The answer must consist of each line below that contains the word "München", copied in full.

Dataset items

^^^^

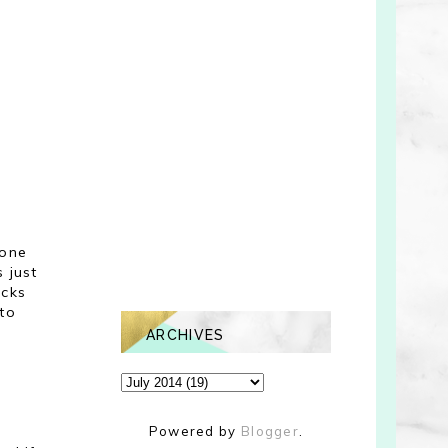
 one
s just
ucks
 to
ARCHIVES
Powered by
Blogger
.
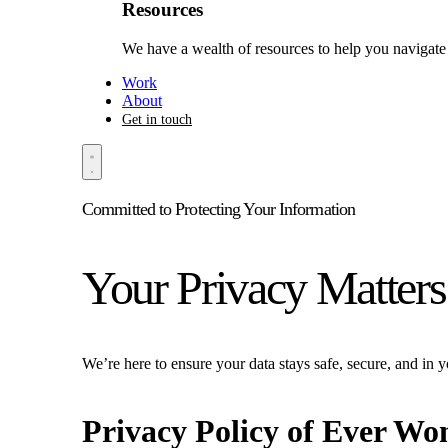
Resources
We have a wealth of resources to help you navigate 
Work
About
Get in touch
Committed to Protecting Your Information
Your Privacy Matters
We’re here to ensure your data stays safe, secure, and in y
Privacy Policy of
Ever Wo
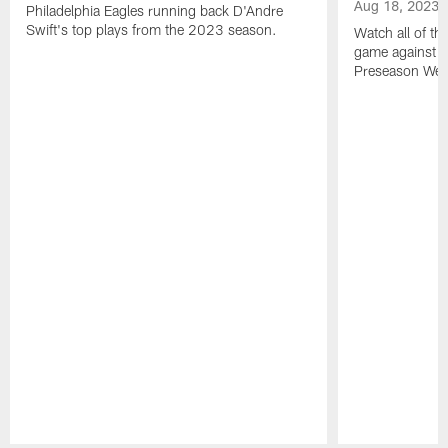
Aug 18, 2023
Philadelphia Eagles running back D'Andre
Swift's top plays from the 2023 season.
Watch all of th
game against t
Preseason Wee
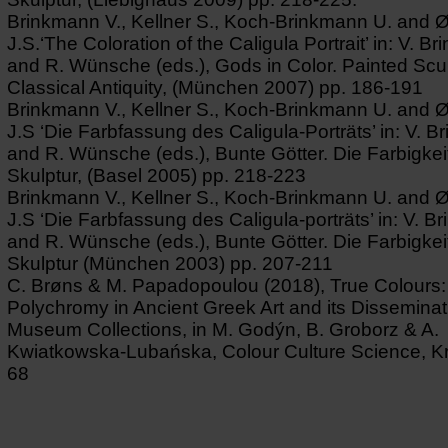
Brinkmann V., Kellner S., Koch-Brinkmann U. and 
J.S.‘The Coloration of the Caligula Portrait’ in: V. B
and R. Wünsche (eds.), Gods in Color. Painted Scul
Classical Antiquity, (München 2007) pp. 186-191
Brinkmann V., Kellner S., Koch-Brinkmann U. and 
J.S ‘Die Farbfassung des Caligula-Porträts’ in: V. 
and R. Wünsche (eds.), Bunte Götter. Die Farbigkeit
Skulptur, (Basel 2005) pp. 218-223
Brinkmann V., Kellner S., Koch-Brinkmann U. and 
J.S ‘Die Farbfassung des Caligula-porträts’ in: V. 
and R. Wünsche (eds.), Bunte Götter. Die Farbigkeit
Skulptur (München 2003) pp. 207-211
C. Brøns & M. Papadopoulou (2018), True Colours:
Polychromy in Ancient Greek Art and its Disseminat
Museum Collections, in M. Godýn, B. Groborz & A.
Kwiatkowska-Lubańska, Colour Culture Science, K
68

^^^^

# Exercise response:
Classical Antiquity, (München 2007) pp. 186-191
Skulptur (München 2003) pp. 207-211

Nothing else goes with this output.